## WHAT YOU SHOULD DO
Go through the records below and set each one down exactly, leaving out any pictures.

(Records excerpted from a collection)

┌──

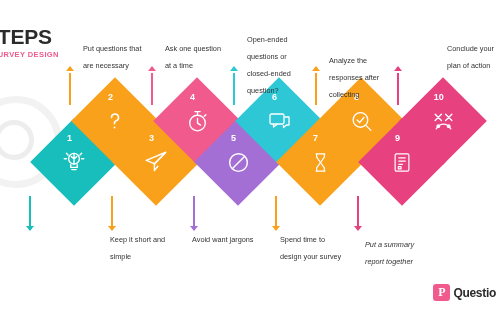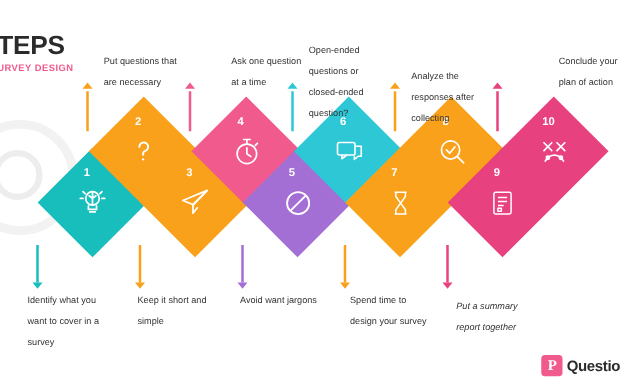--- a/index.html
+++ b/index.html
@@ -235,26 +235,25 @@
         <path d="M4 5 10 11M10 5 4 11"></path>
         <path d="M14 5l6 6M20 5l-6 6"></path>
         <path d="M5 19c4-6 10-6 14 0"></path>
         <circle cx="7" cy="16.5" r="1.2"></circle>
           <circle cx="17" cy="16.5" r="1.2"></circle>
       </svg>
     </div>
   </div>
 
   <div class="cap top" style="left:83px;top:40px;">Put questions that are necessary</div>
-  <div class="cap top" style="left:165px;top:40px;margin-left:20px;">Ask one question at a time</div>
+  <div class="cap top" style="left:165px;top:40px;">Ask one question at a time</div>
   <div class="cap top" style="left:247px;top:31px;">Open-ended questions or closed-ended question?</div>
   <div class="cap top" style="left:329px;top:52px;">Analyze the responses after collecting</div>
   <div class="cap top" style="left:411px;top:40px;margin-left:36px;">Conclude your plan of action</div>
 
-  <div class="cap bot" style="left:22px;top:231px;">Identify what you want to cover in a survey</div>
   <div class="cap bot" style="left:110px;top:231px;">Keep it short and simple</div>
   <div class="cap bot" style="left:192px;top:231px;">Avoid want jargons</div>
   <div class="cap bot" style="left:280px;top:231px;">Spend time to design your survey</div>
   <div class="cap bot" style="left:365px;top:236px;font-style:italic;">Put a summary report together</div>
 
   <div class="logo">
     <div class="mark">P</div>
     <div class="txt">Questio</div>
   </div>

└──

## RESULT
--- a/index.html
+++ b/index.html
@@ -235,26 +235,25 @@
         <path d="M4 5 10 11M10 5 4 11"></path>
         <path d="M14 5l6 6M20 5l-6 6"></path>
         <path d="M5 19c4-6 10-6 14 0"></path>
         <circle cx="7" cy="16.5" r="1.2"></circle>
           <circle cx="17" cy="16.5" r="1.2"></circle>
       </svg>
     </div>
   </div>
 
   <div class="cap top" style="left:83px;top:40px;">Put questions that are necessary</div>
-  <div class="cap top" style="left:165px;top:40px;margin-left:20px;">Ask one question at a time</div>
+  <div class="cap top" style="left:165px;top:40px;">Ask one question at a time</div>
   <div class="cap top" style="left:247px;top:31px;">Open-ended questions or closed-ended question?</div>
   <div class="cap top" style="left:329px;top:52px;">Analyze the responses after collecting</div>
   <div class="cap top" style="left:411px;top:40px;margin-left:36px;">Conclude your plan of action</div>
 
-  <div class="cap bot" style="left:22px;top:231px;">Identify what you want to cover in a survey</div>
   <div class="cap bot" style="left:110px;top:231px;">Keep it short and simple</div>
   <div class="cap bot" style="left:192px;top:231px;">Avoid want jargons</div>
   <div class="cap bot" style="left:280px;top:231px;">Spend time to design your survey</div>
   <div class="cap bot" style="left:365px;top:236px;font-style:italic;">Put a summary report together</div>
 
   <div class="logo">
     <div class="mark">P</div>
     <div class="txt">Questio</div>
   </div>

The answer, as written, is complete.